Tuesday, February 28, 2023

By Gráinne Ní Aodha, PA

A national lead in charge of housing refugees and asylum seekers is needed in Ireland, a committee has head.

The Oireachtas Committee on Children, Equality, Disability, Integration and Youth was urged to push this issue as a matter of priority, having been told “a different approach” was needed on migration.

It comes as Ireland continues with the challenge of finding accommodation suitable for tens of thousands of Ukrainian nationals and other international protection seekers who arrived in Ireland last year.

Private accommodation provided by hotels and B&Bs; refurbished buildings owned by the State; and rapid-build modular homes are among the strategies Ireland has pursued to house people quickly.

Concerns have been raised about the number of public buildings that have been offered in response to requests from the Department of Integration, and the number of hotels expected to end contracts with the State ahead of the upcoming tourism season.

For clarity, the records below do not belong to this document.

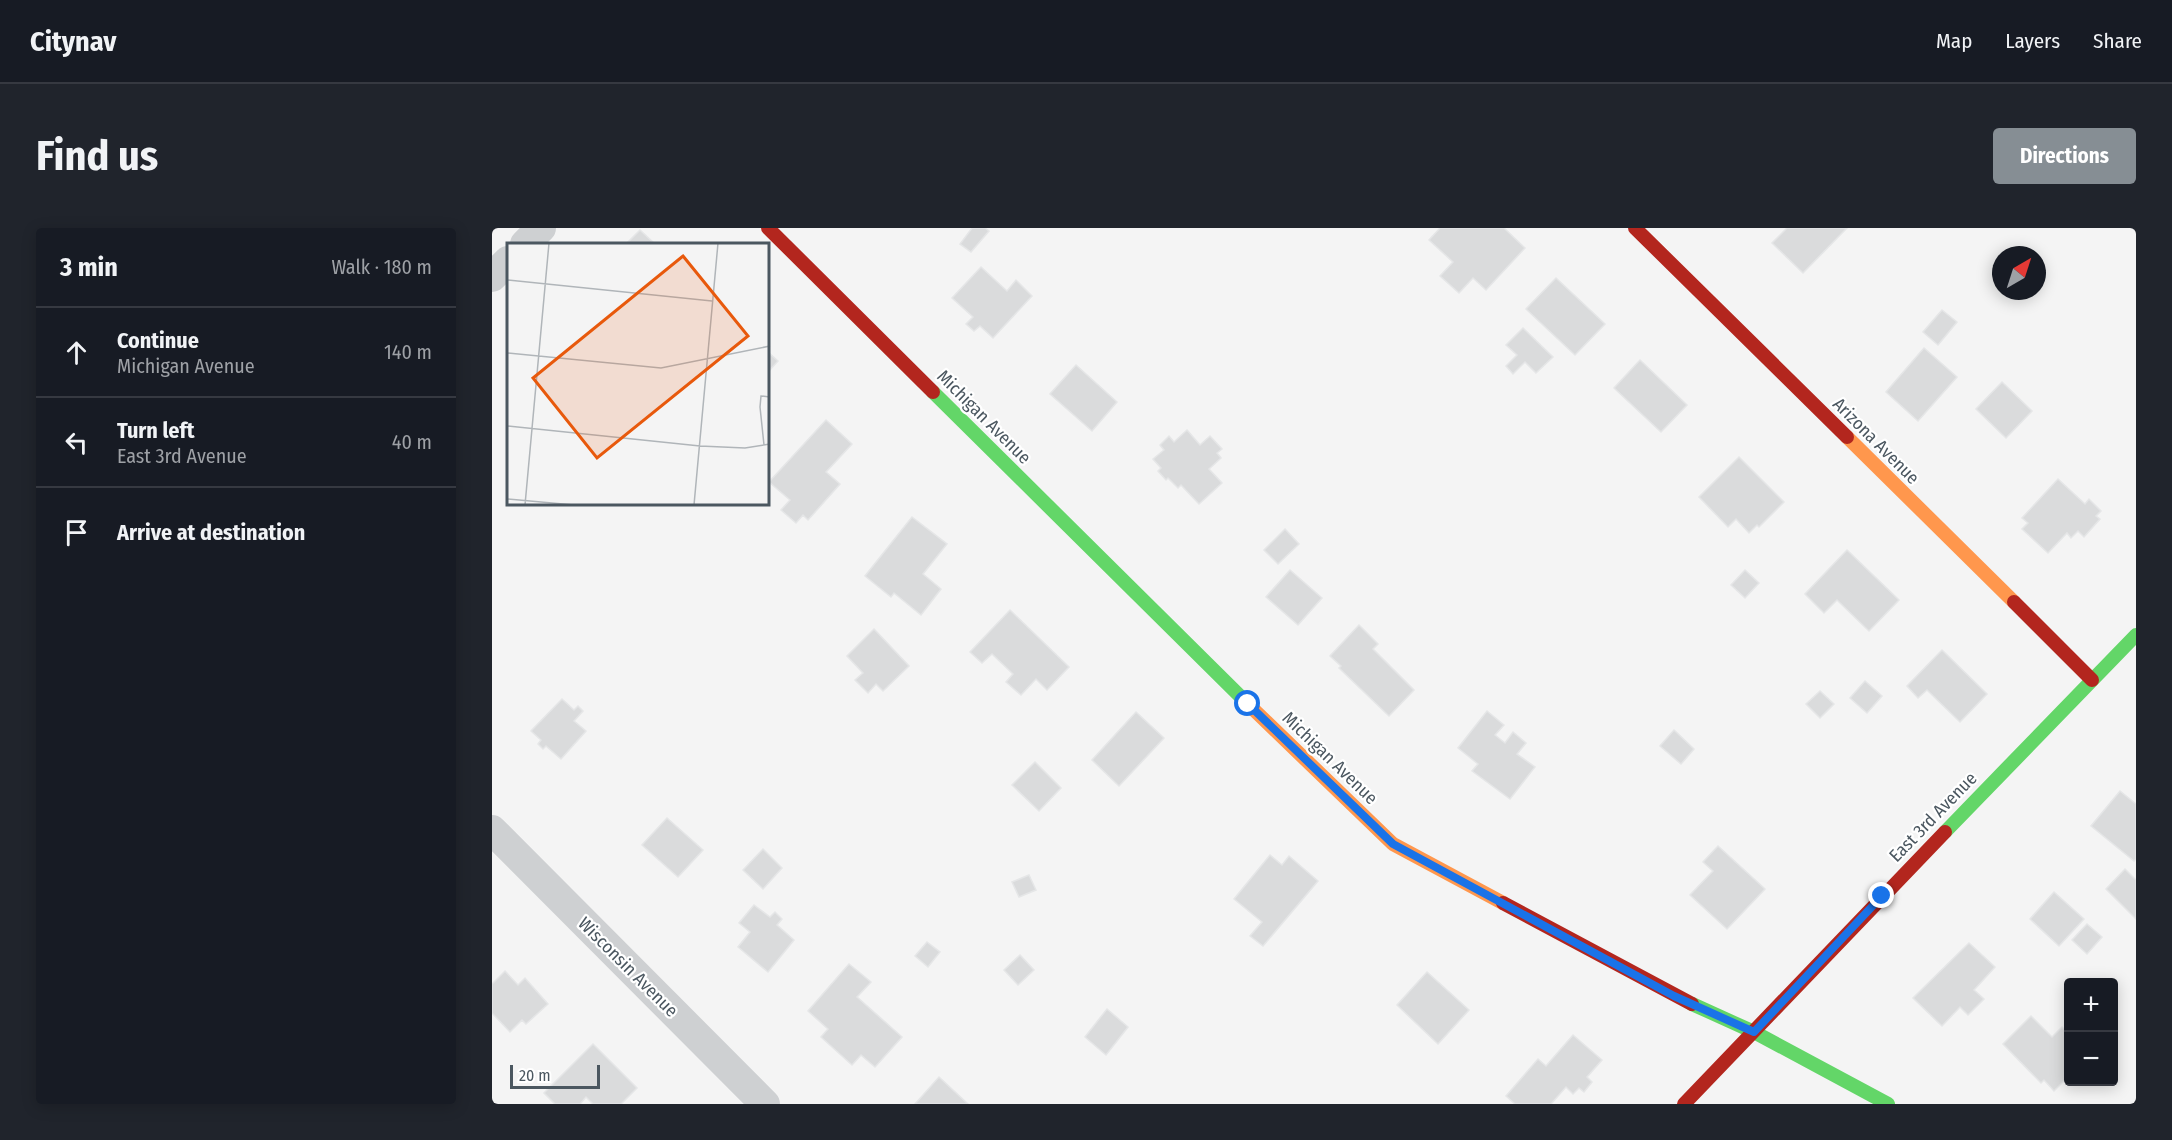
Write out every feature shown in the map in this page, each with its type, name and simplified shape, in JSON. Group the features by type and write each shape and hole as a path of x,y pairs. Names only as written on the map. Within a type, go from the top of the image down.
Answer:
{"street":[{"path":"526,243 541,228"},
{"name":"Michigan Avenue","path":"768,228 1393,844 1674,996 1754,1032 1888,1104"},
{"name":"Arizona Avenue","path":"1635,228 2092,680"},
{"path":"492,277 507,262"},
{"name":"East 3rd Avenue","path":"1684,1104 2136,635"},
{"name":"Wisconsin Avenue","path":"492,830 765,1104"}],"building":[{"path":"972,228 985,228 989,231 971,252 960,244"},
{"path":"1440,228 1504,228 1525,248 1486,290 1473,278 1459,293 1440,276 1453,262 1429,240"},
{"path":"1787,228 1847,228 1803,273 1772,243"},
{"path":"640,230 654,243 627,243"},
{"path":"981,267 1007,291 1016,280 1032,296 993,338 980,326 974,331 966,324 973,317 952,298"},
{"path":"1556,278 1605,324 1575,355 1526,309"},
{"path":"1942,310 1957,322 1938,345 1923,332"},
{"path":"1523,328 1553,357 1536,373 1525,362 1513,374 1506,366 1517,355 1506,345"},
{"path":"1924,348 1957,377 1918,421 1886,392"},
{"path":"770,354 778,361 770,370"},
{"path":"1640,360 1687,405 1661,432 1614,388"},
{"path":"1076,365 1117,402 1092,431 1050,394"},
{"path":"2002,382 2032,411 2006,438 1976,409"},
{"path":"826,420 852,444 826,472 840,484 808,520 803,515 796,523 781,510 790,500 770,481"},
{"path":"1187,430 1200,445 1210,436 1222,449 1217,453 1221,458 1209,469 1222,483 1199,504 1181,485 1178,488 1168,478 1166,480 1158,471 1161,468 1153,459 1164,450 1160,445 1169,436 1174,442"},
{"path":"1739,457 1784,502 1759,527 1757,525 1749,533 1736,519 1728,527 1699,497"},
{"path":"2058,479 2085,504 2089,499 2101,511 2096,516 2100,519 2084,537 2078,531 2071,538 2067,533 2048,553 2022,529 2028,523 2022,518"},
{"path":"912,517 947,544 923,574 941,589 921,615 894,593 891,597 865,576"},
{"path":"1285,529 1299,544 1278,564 1264,550"},
{"path":"1847,550 1899,600 1869,631 1837,600 1824,613 1805,594"},
{"path":"1290,570 1322,598 1298,625 1266,597"},
{"path":"1745,570 1759,583 1745,598 1731,585"},
{"path":"1010,610 1069,667 1047,690 1036,679 1021,695 1006,682 1013,674 992,654 982,663 970,652"},
{"path":"1359,625 1378,644 1373,649 1414,690 1389,716 1339,668 1341,666 1330,656"},
{"path":"874,629 909,666 883,691 876,684 868,693 855,680 863,673 847,656"},
{"path":"1942,650 1987,694 1960,722 1927,690 1918,698 1907,686"},
{"path":"1865,681 1882,696 1867,713 1850,698"},
{"path":"1820,691 1834,704 1820,718 1806,704"},
{"path":"562,699 574,710 578,706 583,711 574,721 586,731 561,759 546,746 543,749 538,744 541,740 531,731"},
{"path":"1487,711 1504,725 1495,735 1505,743 1513,732 1526,743 1517,754 1535,767 1510,799 1472,771 1478,764 1458,748"},
{"path":"1136,712 1164,738 1119,786 1092,760"},
{"path":"1674,730 1694,749 1681,764 1660,746"},
{"path":"1035,762 1061,788 1039,811 1012,785"},
{"path":"2120,791 2136,804 2136,859 2134,861 2091,826"},
{"path":"667,818 703,850 678,877 642,845"},
{"path":"1718,846 1765,889 1727,929 1690,895 1713,871 1703,862"},
{"path":"763,849 782,868 763,889 743,870"},
{"path":"1270,855 1282,865 1289,856 1318,881 1263,946 1250,936 1262,922 1234,899"},
{"path":"2125,869 2136,880 2136,919 2106,889"},
{"path":"1029,875 1036,890 1019,897 1012,882"},
{"path":"2054,892 2084,919 2059,946 2030,919"},
{"path":"754,905 770,917 775,912 782,919 777,925 794,940 768,972 738,947 750,932 739,923"},
{"path":"2087,924 2102,937 2087,954 2072,940"},
{"path":"927,942 940,952 928,967 915,956"},
{"path":"1969,943 1995,967 1974,990 1984,999 1968,1015 1960,1007 1942,1026 1913,998"},
{"path":"1020,955 1034,970 1018,985 1004,970"},
{"path":"849,964 871,982 857,997 902,1037 875,1067 861,1055 852,1065 821,1037 828,1029 808,1011"},
{"path":"505,971 518,985 525,978 548,1004 526,1024 522,1020 510,1032 492,1013 492,984"},
{"path":"1427,972 1469,1010 1438,1044 1397,1005"},
{"path":"1107,1009 1128,1027 1106,1055 1085,1037"},
{"path":"2031,1016 2052,1037 2062,1027 2064,1029 2064,1081 2054,1091 2044,1080 2041,1083 2003,1044"},
{"path":"1573,1035 1602,1060 1587,1077 1592,1082 1584,1092 1579,1088 1573,1094 1566,1087 1551,1104 1515,1104 1506,1096 1538,1059 1546,1066"},
{"path":"593,1044 637,1088 621,1104 593,1104 586,1097 580,1104 555,1104 544,1093"},
{"path":"939,1077 968,1104 915,1104"}],"traffic: fast":[{"path":"933,392 1251,707"},
{"path":"1945,832 2136,635"},
{"path":"1692,1004 1754,1032 1888,1104"}],"traffic: slow":[{"path":"1847,437 2014,602"},
{"path":"1251,707 1393,844 1503,903"}],"traffic: jam":[{"path":"768,228 933,392"},
{"path":"1635,228 1847,437"},
{"path":"2014,602 2092,680"},
{"path":"1684,1104 1945,832"},
{"path":"1503,903 1692,1004"}],"route":[{"path":"1248,704 1393,844 1674,996 1754,1032 1882,896"}]}
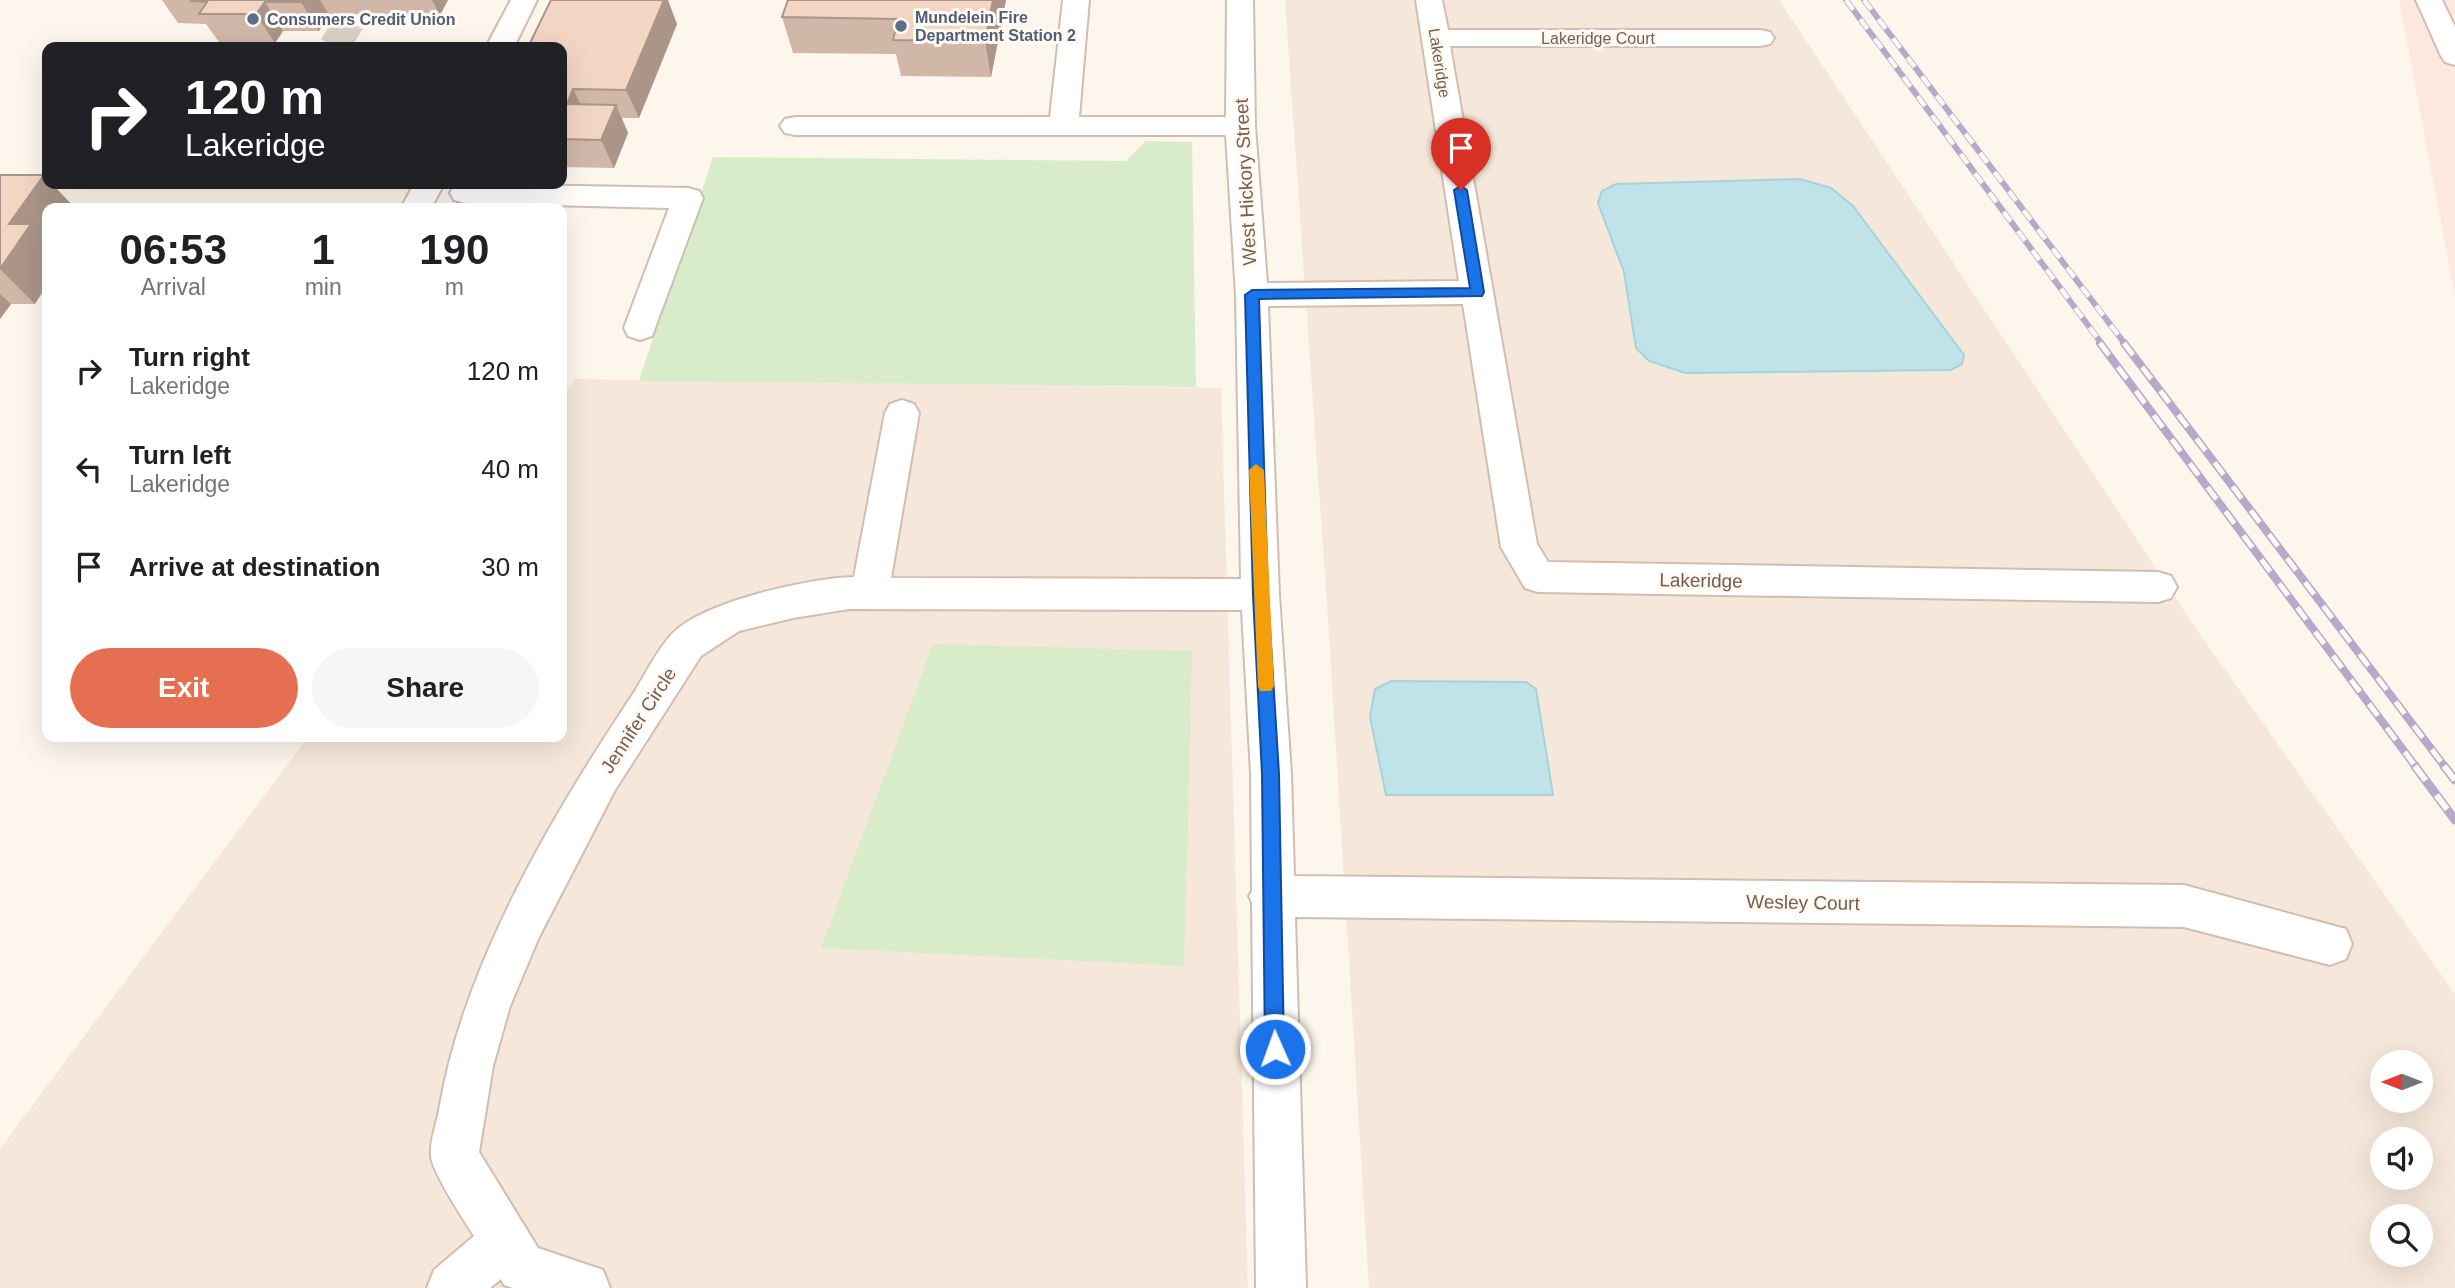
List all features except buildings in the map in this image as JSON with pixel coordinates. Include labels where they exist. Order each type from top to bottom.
[{"type":"street","points":[[503,42],[524,0]]},
{"type":"street","points":[[1064,126],[1076,0]]},
{"type":"street","name":"West Hickory Street","points":[[1240,0],[1240,126],[1252,295],[1260,595],[1271,774],[1271,896],[1280,1288]]},
{"type":"street","name":"Lakeridge","points":[[1429,0],[1519,547],[1538,577],[2158,587]]},
{"type":"street","points":[[2430,0],[2455,56]]},
{"type":"street","name":"Lakeridge Court","points":[[1436,38],[1760,38]]},
{"type":"street","points":[[795,126],[1240,126]]},
{"type":"street","points":[[464,195],[688,198],[640,328]]},
{"type":"street","points":[[1252,295],[1477,292]]},
{"type":"street","points":[[870,593],[902,413]]},
{"type":"street","name":"Jennifer Circle","points":[[585,1288],[522,1267],[455,1156],[470,1066],[488,1004],[523,924],[601,778],[687,644],[729,618],[793,601],[849,593],[1260,595]]},
{"type":"street","name":"Wesley Court","points":[[1271,896],[2184,905],[2330,944]]},
{"type":"street","points":[[452,1288],[505,1242]]},
{"type":"shaded area","points":[[1285,0],[1779,0],[2199,633],[2455,994],[2455,1288],[1369,1288],[1329,635]]},
{"type":"shaded area","points":[[2399,0],[2455,0],[2455,297]]},
{"type":"shaded area","points":[[575,379],[1221,388],[1248,1288],[0,1288],[0,1149],[304,742],[567,742],[567,389]]},
{"type":"green space","points":[[1146,141],[1192,142],[1196,387],[639,381],[713,157],[1126,161]]},
{"type":"green space","points":[[933,644],[1192,651],[1184,966],[821,948]]},
{"type":"water","points":[[1800,179],[1831,188],[1853,206],[1964,355],[1962,364],[1951,370],[1685,373],[1649,361],[1636,348],[1624,272],[1598,203],[1602,191],[1616,184]]},
{"type":"water","points":[[1391,681],[1526,682],[1536,689],[1553,795],[1386,795],[1370,717],[1375,689]]},
{"type":"tunnel","points":[[337,42],[363,0]]},
{"type":"railway","points":[[1846,0],[2102,344]]},
{"type":"railway","points":[[1864,0],[2125,344]]},
{"type":"railway","points":[[2100,343],[2416,767]]},
{"type":"railway","points":[[2124,343],[2445,767]]},
{"type":"railway","points":[[2415,766],[2455,820]]},
{"type":"railway","points":[[2444,766],[2455,780]]},
{"type":"slow traffic","points":[[1256,470],[1266,686]]},
{"type":"place","name":"Consumers Credit Union","points":[[253,19]]},
{"type":"place","name":"Mundelein Fire Department Station 2","points":[[901,26]]},
{"type":"route","points":[[1275,1049],[1271,774],[1260,595],[1252,295],[1477,292],[1461,190]]}]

During an appearance before the Oireachtas committee on Tuesday, groups raised frustration that a national lead to coordinate Ireland’s response on migration had not been pursued.

Nick Henderson, chief executive of the Irish Refugee Council, said it had recommended in a crisis paper published in October that a refugee response director should be appointed.


He suggested that a lack of engagement from some government departments, which he called “deeply frustrating”, was an area where such a role could offer improvement.

“As an example, one thing that’s deeply frustrating at the moment is that people who arrive in Ireland may not be offered accommodation and they’re homeless,” he said.

“As an example, the lack of other government departments supporting people or at least responding to us.

“We sent out a letter to the Department of Justice, to the Department of Children, and the Department of Housing, saying that not accommodating people was a breach of the law – but if that is going to happen, you could take various mitigating measures to support people.

“Giving people information; supporting homeless services in the Dublin area; setting out clearly and in a language somebody would understand, what their rights and entitlements are, and we did that in mid January and we haven’t got a response.

“And that, we would imagine, is a very easy thing for somebody to do.”

New approach

Edel McGinley, director of the Migrant Rights Centre, also said a new approach was needed.

“For almost a year, we’ve been calling for central coordination, for somebody to lead that, and it’s fallen on deaf ears in government circles, across government, and in the Taoiseach’s office,” she said.

“And it’s exceptionally frustrating because you see the manifestation of this: the lack of coordination, the lack of an emergency approach that’s given to this issue by the government and by the Department of the Taoiseach.

“So I think it’s incumbent on this committee to really push for that and to really push for a whole of government approach, to support this minister in the delivery of that.

“We need a different approach now. And that really needs to be pushed at this point.”

Reuben Hambakachere, a community development worker with Cultur Migrant Centre, also raised concerns that the International Protection Office (IPO) has started accelerating asylum applications.

He said that applicants now have less time to get legal advice before submitting their questionnaire, which is used as a reference document throughout the process of applying for asylum.

He also said that people in Direct Provision should not be overlooked as part of the government’s “spring bonus” for social welfare recipients announced last week.